Document passage:
Tuesday, April 07, 2009

Getting Started with the Managed Extensibility Framework

Updated 2009-04-08 11:48

Thanks to Eric Nelson who included this as the Feature Article in today's MSDN UK Newsletter. (updated on the web soon, I hope!).

Also, and with perfect timing, the MEF Team have just released MEF Preview 5. Enjoy.


In this article, I will provide a basic overview of the Managed Extensibility Framework (MEF), and detail a practical sample of providing extensibility in your application.

But what is it? And why is using it a good idea?

According to its project web site, MEF is “a new library in .Net that enables greater reuse of applications and components.”[1]

MEF provides an engine that will dynamically extend your .NET application with plug-ins at run-time. You define the requirements to extend your application by decorating the classes in your core application with MEF’s attributes. Plug-ins can then be created as classes that will satisfy these requirements, again using MEF’s attributes to indicate what requirements the plug-in class will satisfy.

What to produce: Could you rewrite everything in the Managed Extensibility Framework post from "Tuesday, April 07, 2009" down to "soon, I hope!).", changing "Feature Article" to "Cover Story"? The data has no part in this.

Dataset excerpt:
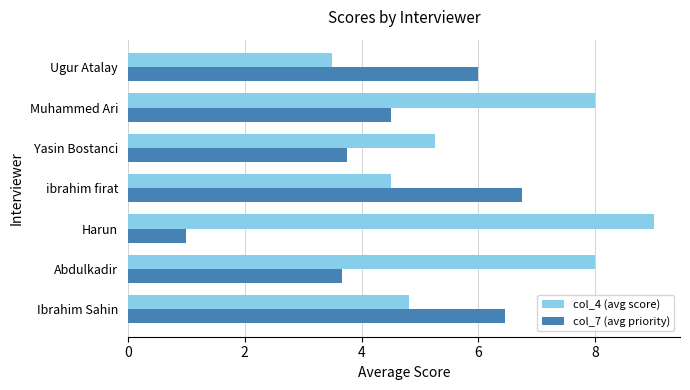

The col_7 (avg priority) series shows 5.7 at Abdulkadir. True or false?

False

Expected answer:
Tuesday, April 07, 2009

Getting Started with the Managed Extensibility Framework

Updated 2009-04-08 11:48

Thanks to Eric Nelson who included this as the Cover Story in today's MSDN UK Newsletter. (updated on the web soon, I hope!).